━━ DOCUMENT EXCERPT

Once we’ve containerized the application, the next step in the process is testing:
- To prove whether your containerized application works exactly like the one in the virtual machine, you need to do extensive testing to prove that you haven’t missed any details or parts you should have considered previously. Run an existing test suite or the one you created for the container.
- Running an existing test suite can be the right approach, but you also need to consider the software’s non-functional aspects. Benchmarking the original application is a good start, and you need to understand the overhead the container solution is putting in. You also need to fine-tune your application so that it fits the performance metrics.
- You also need to consider the importance of security and how you can bring it into the container world. Penetration testing will reveal a lot of security loopholes that you might not be aware of.
Deployment and rollout
Deploying and rolling out a containerized application involves deploying the container images to the target environment and making the application available for use.
Once we’ve tested our containers and are confident enough, we can roll out our application to production:
- Finally, we roll out our application to production and learn from there if further changes are needed. We then return to the discovery process until we have perfected our application.
- You must define and develop an automated runbook and a CI/CD pipeline to reduce cycle time and troubleshoot issues quickly.
- Doing A/B testing with the container applications running in parallel can help you realize any potential issues before you switch all the traffic to the new solution.
The following diagram summarizes these steps, and as you can see, this process is cyclic. This means that you may have to revisit these steps from time to time based on what you learned from the operating containers in production:
Figure 1.8 – Migrating from virtual machines to containers
Now, let’s understand what we need to do to ensure that we migrate from virtual machines to containers with the least friction and also attain the best possible outcome.
What applications should go in containers?
In your journey of moving from virtual machines to containers, you first need to assess what can and can’t go in containers. Broadly speaking, there are two kinds of application workloads you can have – stateless and stateful. While stateless workloads do not store state and are computing powerhouses, such as APIs and functions, stateful applications, such as databases, require persistent storage to function.
Though it is possible to containerize any application that can run on a Linux virtual machine, stateless applications become the first low-hanging fruits you may want to look at. It is relatively easy to containerize these workloads because they don’t have storage dependencies. The more storage dependencies you have, the more complex your application becomes in containers.

━━━━

- **ACTION ITEM A**:
In the passage on migrating from virtual machines to containers, which kind of testing does it say will reveal security loopholes?
- **ACTION ITEM B**:
Resume the passage on migrating from virtual machines to containers, picking up right after its final sentence.

━━ RECORDS PROVIDED

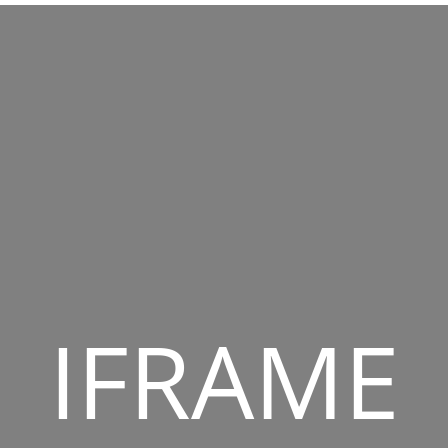
IFRAME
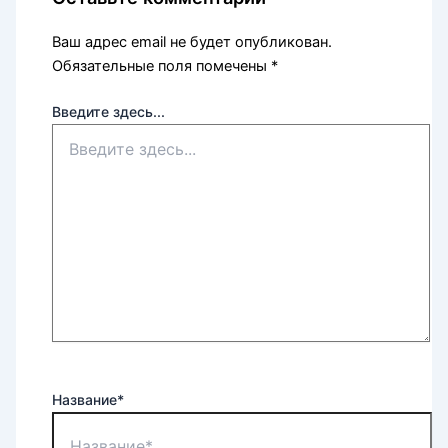
Ваш адрес email не будет опубликован.
Обязательные поля помечены
*
Введите здесь...
Название*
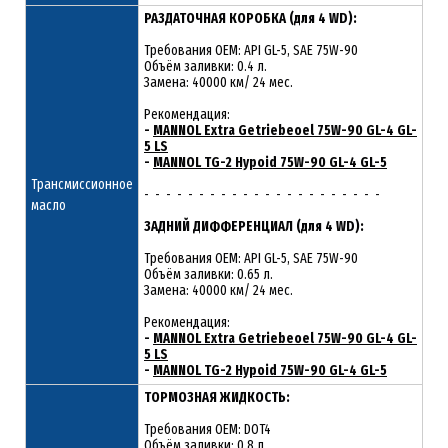
РАЗДАТОЧНАЯ КОРОБКА (для 4 WD):
Требования OEM: API GL-5, SAE 75W-90
Объём заливки: 0.4 л.
Замена: 40000 км/ 24 мес.
Рекомендация:
-
MANNOL Extra Getriebeoel 75W-90 GL-4 GL-
5 LS
-
MANNOL TG-2 Hypoid 75W-90 GL-4 GL-5
Трансмиссионное
- - - - - - - - - - - - - - - - - - - - - -
масло
ЗАДНИЙ ДИФФЕРЕНЦИАЛ (для 4 WD):
Требования OEM: API GL-5, SAE 75W-90
Объём заливки: 0.65 л.
Замена: 40000 км/ 24 мес.
Рекомендация:
-
MANNOL Extra Getriebeoel 75W-90 GL-4 GL-
5 LS
-
MANNOL TG-2 Hypoid 75W-90 GL-4 GL-5
ТОРМОЗНАЯ ЖИДКОСТЬ:
Требования OEM: DOT4
Объём заливки: 0.8 л.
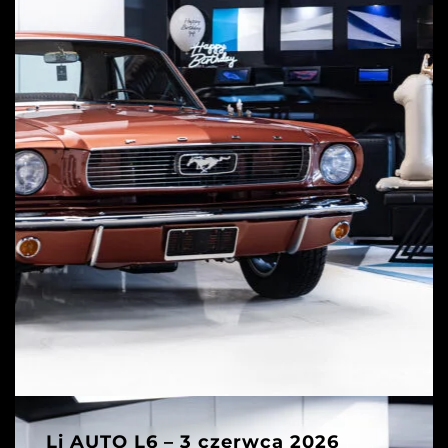
Li AUTO L6 – 3 czerwca 2026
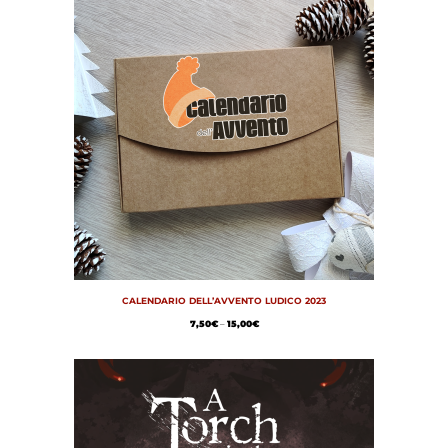
CALENDARIO DELL’AVVENTO LUDICO 2023
7,50
€
–
15,00
€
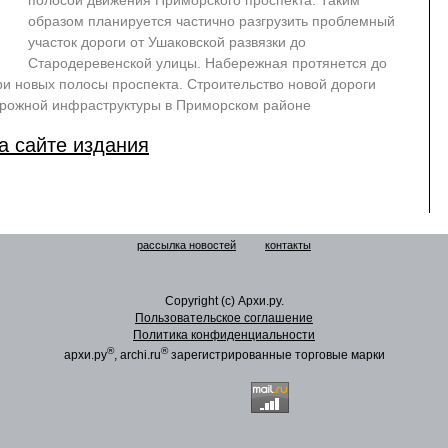
полосой движения Приморского проспекта. Таким
образом планируется частично разгрузить проблемный
участок дороги от Ушаковской развязки до
Стародеревенской улицы. Набережная протянется до
ри новых полосы проспекта. Строительство новой дороги
орожной инфраструктуры в Приморском районе
а сайте издания
рассылка новостей
контакты
Copyright (c) Архи.ру.
Пользовательское соглашение
Политика конфиденциальности
®
®
архи.ру
, archi.ru
зарегистрированные торговые марки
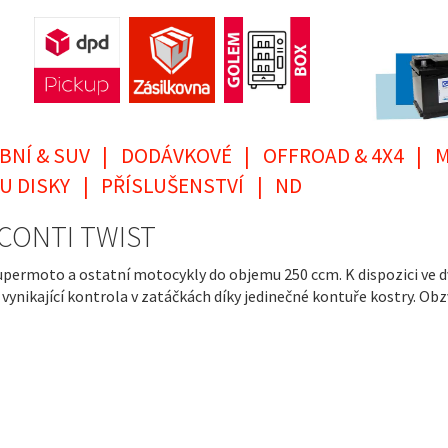
BNÍ & SUV
|
DODÁVKOVÉ
|
OFFROAD & 4X4
|
M
U DISKY
|
PŘÍSLUŠENSTVÍ
|
ND
, CONTI TWIST
ermoto a ostatní motocykly do objemu 250 ccm. K dispozici ve dvo
í a vynikající kontrola v zatáčkách díky jedinečné kontuře kostry. O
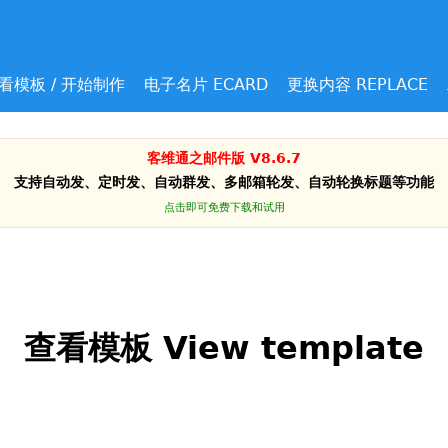
Jump to navigation
看模板 / 开始制作
电子名片 ECARD
更换内容 REPLACE
客维通之邮件版 V8.6.7
支持自动发、定时发、自动群发、多邮箱轮发、自动轮换标题等功能
点击即可免费下载和试用
查看模板 View template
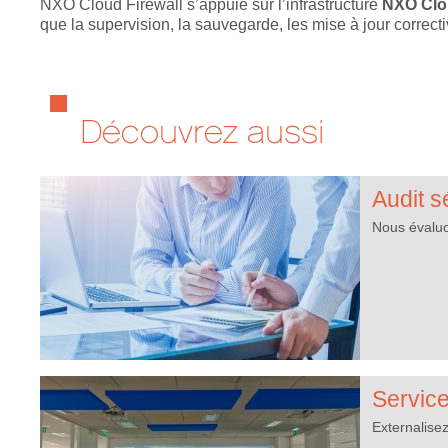
NXO Cloud Firewall s’appuie sur l’infrastructure
NXO Cl
que la supervision, la sauvegarde, les mise à jour correctiv
Découvrez aussi
Audit s
Nous évaluo
Servic
Externalise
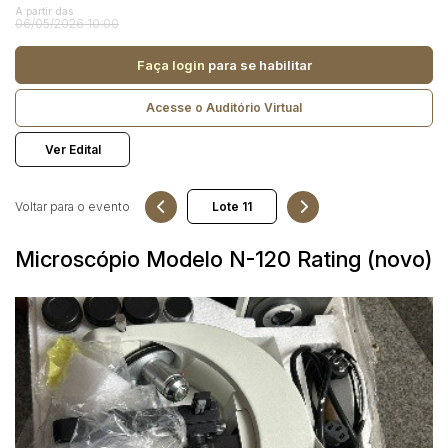
Reboque
A partir das
06/05/2026 10:00
Pesquisar
Faça login
para se habilitar
Acesse o Auditório Virtual
Ver Edital
Voltar para o evento
Microscópio Modelo N-120 Rating (novo)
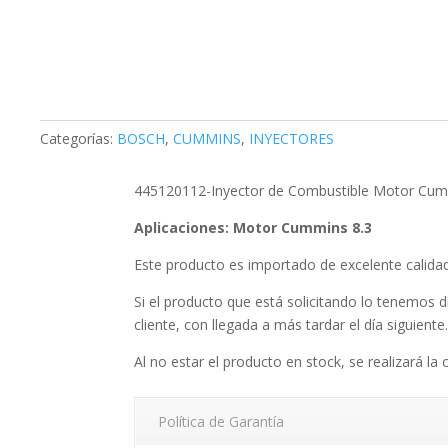
Categorías:
BOSCH
,
CUMMINS
,
INYECTORES
445120112-Inyector de Combustible Motor Cum
Aplicaciones: Motor Cummins 8.3
Este producto es importado de excelente calid
Si el producto que está solicitando lo tenemos d
cliente, con llegada a más tardar el día siguiente
Al no estar el producto en stock, se realizará la 
Política de Garantía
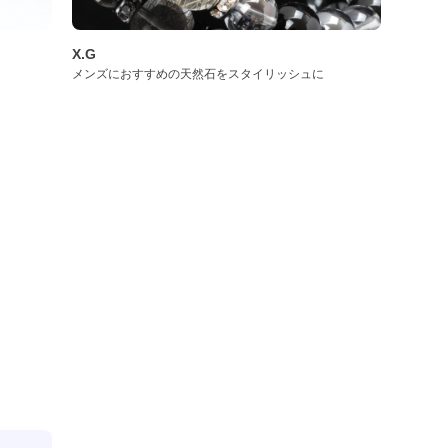
X.G
メンズにおすすめの天然石をスタイリッシュに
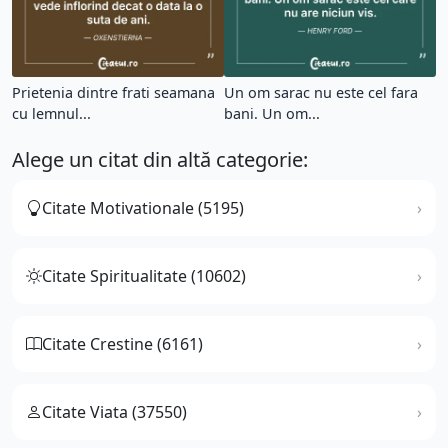
Prietenia dintre frati seamana
Un om sarac nu este cel fara
cu lemnul...
bani. Un om...
Alege un citat din altă categorie:
Citate Motivationale (5195)
Citate Spiritualitate (10602)
Citate Crestine (6161)
Citate Viata (37550)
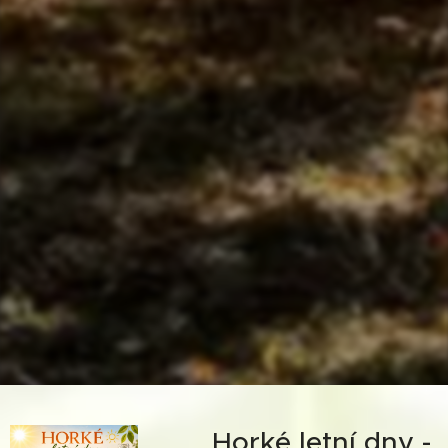
☀️ Horké letní dny -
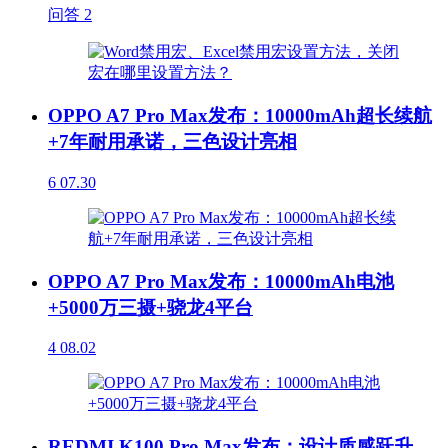
问答
2
OPPO A7 Pro Max发布：10000mAh超长续航
+7年耐用承诺，三色设计亮相
6
07.30
OPPO A7 Pro Max发布：10000mAh电池
+5000万三摄+骁龙4平台
4
08.02
REDMI K100 Pro Max发布：设计质感跃升，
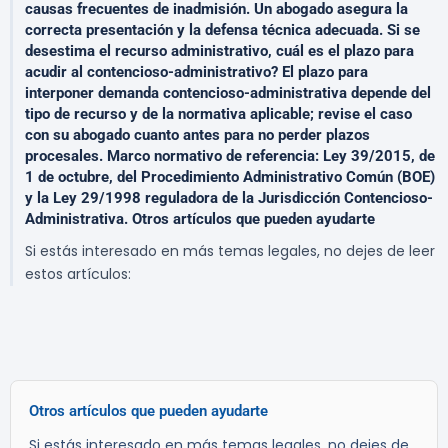
causas frecuentes de inadmisión. Un abogado asegura la
correcta presentación y la defensa técnica adecuada. Si se
desestima el recurso administrativo, cuál es el plazo para
acudir al contencioso-administrativo? El plazo para
interponer demanda contencioso-administrativa depende del
tipo de recurso y de la normativa aplicable; revise el caso
con su abogado cuanto antes para no perder plazos
procesales. Marco normativo de referencia: Ley 39/2015, de
1 de octubre, del Procedimiento Administrativo Común (BOE)
y la Ley 29/1998 reguladora de la Jurisdicción Contencioso-
Administrativa. Otros artículos que pueden ayudarte
Si estás interesado en más temas legales, no dejes de leer
estos artículos:
Otros artículos que pueden ayudarte
Si estás interesado en más temas legales, no dejes de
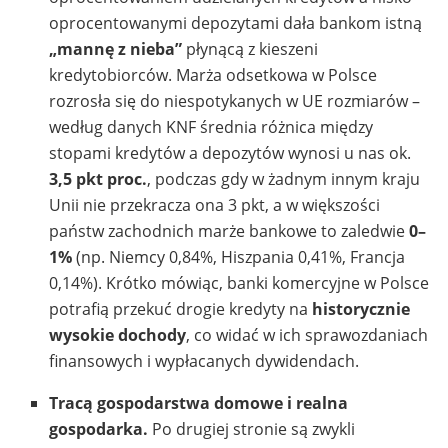
oprocentowanymi depozytami dała bankom istną
„mannę z nieba”
płynącą z kieszeni
kredytobiorców. Marża odsetkowa w Polsce
rozrosła się do niespotykanych w UE rozmiarów –
według danych KNF średnia różnica między
stopami kredytów a depozytów wynosi u nas ok.
3,5 pkt proc.
, podczas gdy w żadnym innym kraju
Unii nie przekracza ona 3 pkt, a w większości
państw zachodnich marże bankowe to zaledwie
0–
1%
(np. Niemcy 0,84%, Hiszpania 0,41%, Francja
0,14%). Krótko mówiąc, banki komercyjne w Polsce
potrafią przekuć drogie kredyty na
historycznie
wysokie dochody
, co widać w ich sprawozdaniach
finansowych i wypłacanych dywidendach.
Tracą gospodarstwa domowe i realna
gospodarka.
Po drugiej stronie są zwykli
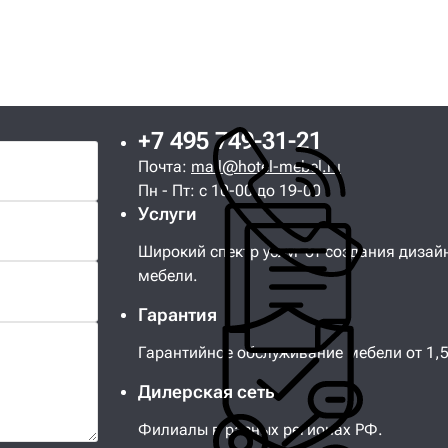
+7 495 749-31-21
Почта:
mail@hotel-mebel.ru
Пн - Пт: с 10-00 до 19-00
Услуги
Широкий спектр услуг от создания дизай
мебели.
Гарантия
Гарантийное обслуживание мебели от 1,5 
Дилерская сеть
Филиалы в разных регионах РФ.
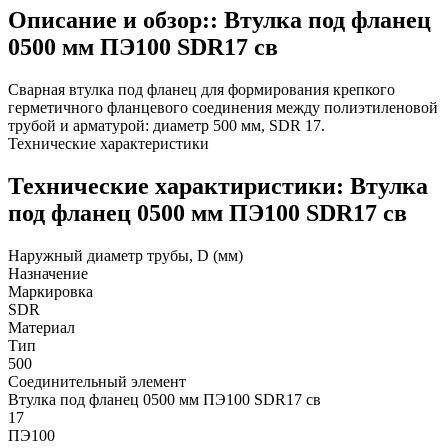
Описание и обзор:: Втулка под фланец
0500 мм ПЭ100 SDR17 св
Сварная втулка под фланец для формирования крепкого
герметичного фланцевого соединения между полиэтиленовой
трубой и арматурой: диаметр 500 мм, SDR 17.
Технические характеристики
Технические характиристики: Втулка
под фланец 0500 мм ПЭ100 SDR17 св
Наружный диаметр трубы, D (мм)
Назначение
Маркировка
SDR
Материал
Тип
500
Соединительный элемент
Втулка под фланец 0500 мм ПЭ100 SDR17 св
17
ПЭ100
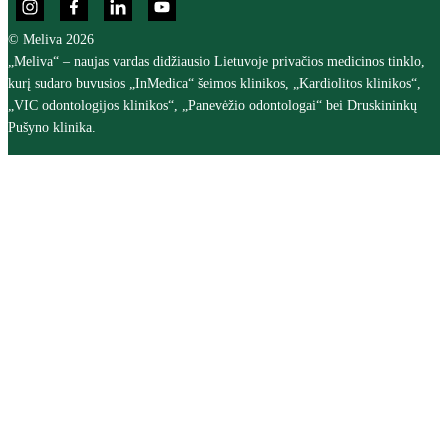
© Meliva 2026
„Meliva“ – naujas vardas didžiausio Lietuvoje privačios medicinos tinklo,
kurį sudaro buvusios „InMedica“ šeimos klinikos, „Kardiolitos klinikos“,
„VIC odontologijos klinikos“, „Panevėžio odontologai“ bei Druskininkų
Pušyno klinika.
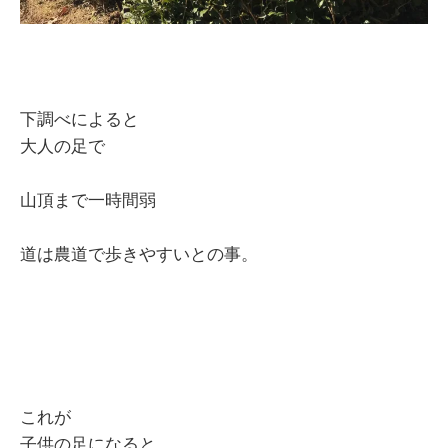
下調べによると
大人の足で
山頂まで一時間弱
道は農道で歩きやすいとの事。
これが
子供の足になると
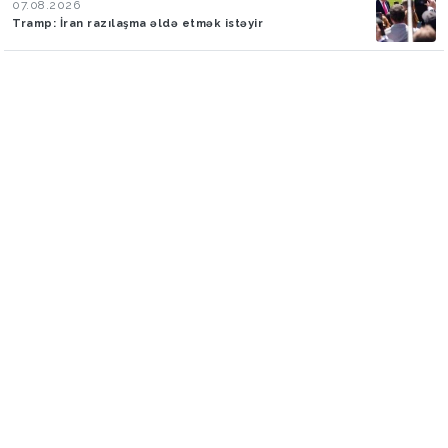
07.08.2026
Tramp: İran razılaşma əldə etmək istəyir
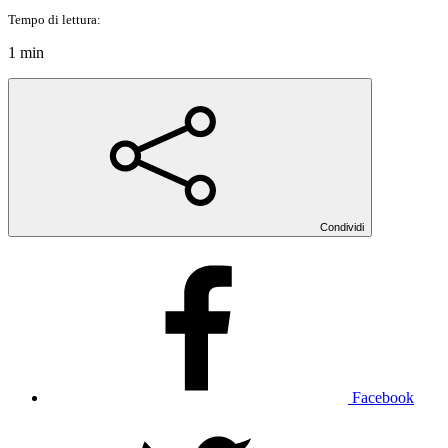
Tempo di lettura:
1 min
Condividi
Facebook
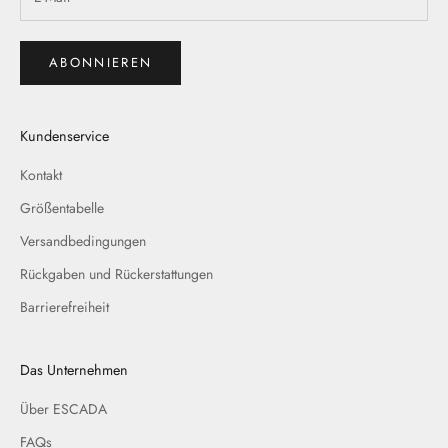
ABONNIEREN
Kundenservice
Kontakt
Größentabelle
Versandbedingungen
Rückgaben und Rückerstattungen
Barrierefreiheit
Das Unternehmen
Über ESCADA
FAQs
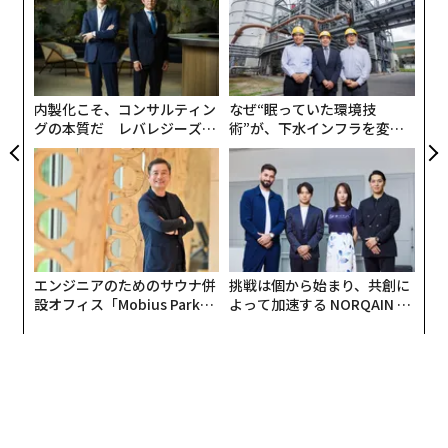
、く
左右
T
1.
模組
“
日
“使
シ
高級レストランで店から「一流の客」と囁かれ
【N
グ
る52のマナー：着席まで"
C】
内製化こそ、コンサルティン
なぜ“眠っていた環境技
"高級レストランには一種独特の雰囲気があります。
グの本質だ レバレジーズが
術”が、下水インフラを変え
「なんだか店に値踏みされているようで居心地が悪い」
実践する、次世代ファームの
たのか──産総研×月島JFE
全貌
アクアソリューションの10年
と感じる方が多いかもしれませんが、その通り、店は客
のことを値踏みしています。「お客様は平等に扱う」な
んてのは大ウソです。レストラン業界には『ソワニエ
（大切におもてなしするべき客）』という言葉があるく
らいです──"
エンジニアのためのサウナ併
挑戦は個から始まり、共創に
設オフィス「Mobius Park」
よって加速する NORQAIN JA
がオープン──タマディック
PAN 特別座談会
が健康経営を徹底する理由
2.
高級レストランではメニューを熟読せよ。店が
「一流の客だ」と唸る52のマナー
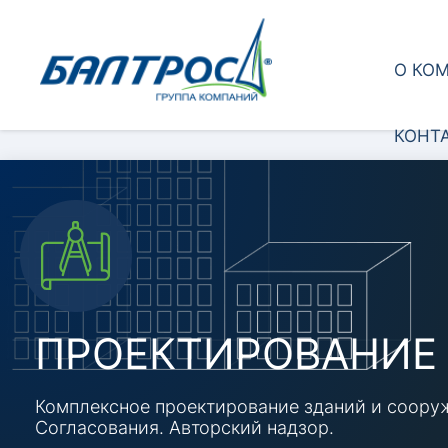
О КО
КОНТ
ПРОЕКТИРОВАНИЕ
Комплексное проектирование зданий и cоору
Согласования. Авторский надзор.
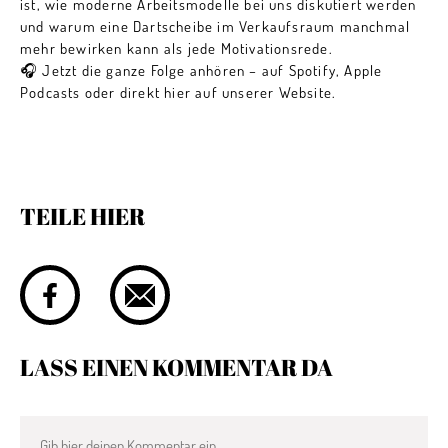
ist, wie moderne Arbeitsmodelle bei uns diskutiert werden
und warum eine Dartscheibe im Verkaufsraum manchmal
mehr bewirken kann als jede Motivationsrede.
🎧 Jetzt die ganze Folge anhören – auf Spotify, Apple
Podcasts oder direkt hier auf unserer Website.
TEILE HIER
LASS EINEN KOMMENTAR DA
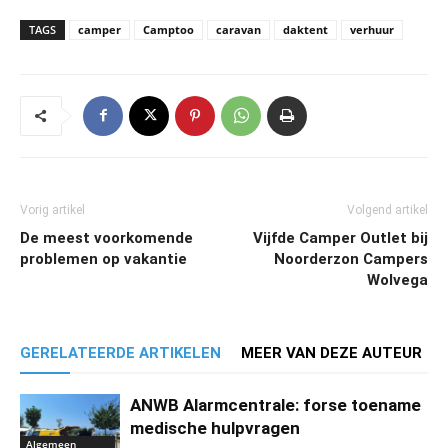
TAGS
camper
Camptoo
caravan
daktent
verhuur
Vorig artikel
Volgend artikel
De meest voorkomende
Vijfde Camper Outlet bij
problemen op vakantie
Noorderzon Campers
Wolvega
GERELATEERDE ARTIKELEN
MEER VAN DEZE AUTEUR
ANWB Alarmcentrale: forse toename
medische hulpvragen
Algemeen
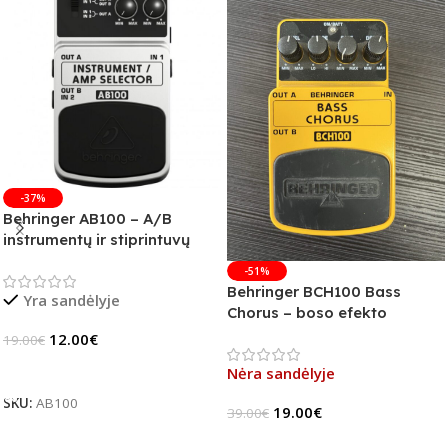
-37%
Behringer AB100 – A/B
instrumentų ir stiprintuvų
jungiklis
-51%
Behringer BCH100 Bass
Yra sandėlyje
Chorus – boso efekto
pedalas (B-Stock)
12.00
€
19.00
€
Į Krepšelį
Nėra sandėlyje
SKU:
AB100
19.00
€
39.00
€
Daugiau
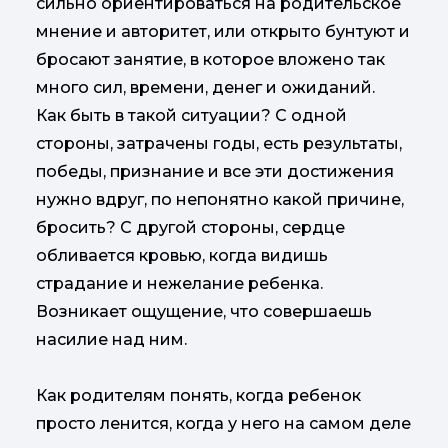
сильно ориентироваться на родительское
мнение и авторитет, или открыто бунтуют и
бросают занятие, в которое вложено так
много сил, времени, денег и ожиданий.
Как быть в такой ситуации? С одной
стороны, затрачены годы, есть результаты,
победы, признание и все эти достижения
нужно вдруг, по непонятно какой причине,
бросить? С другой стороны, сердце
обливается кровью, когда видишь
страдание и нежелание ребенка.
Возникает ощущение, что совершаешь
насилие над ним.
Как родителям понять, когда ребенок
просто ленится, когда у него на самом деле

━━━━

- **RESULT A**:
Penetration testing.

- **RESULT B**:
Secondly, you also need to assess the form of infrastructure you want to host your applications on. For example, if you plan to run your entire tech stack on Kubernetes, you would like to avoid a heterogeneous environment wherever possible. In that scenario, you may also wish to containerize stateful applications. With web services and the middleware layer, most applications rely on some form of state to function correctly. So, in any case, you would end up managing storage.
Though this might open up Pandora’s box, there is no standard agreement within the industry regarding containerizing databases. While some experts are naysayers for its use in production, a sizeable population sees no issues. The primary reason is insufficient data to support or disprove using a containerized database in production.
I suggest that you proceed with caution regarding databases. While I am not opposed to containerizing databases, you must consider various factors, such as allocating proper memory, CPU, disk, and every dependency you have on virtual machines. Also, it would help if you looked into the behavioral aspects of the team. If you have a team of DBAs managing the database within production, they might not be very comfortable dealing with another layer of complexity – containers.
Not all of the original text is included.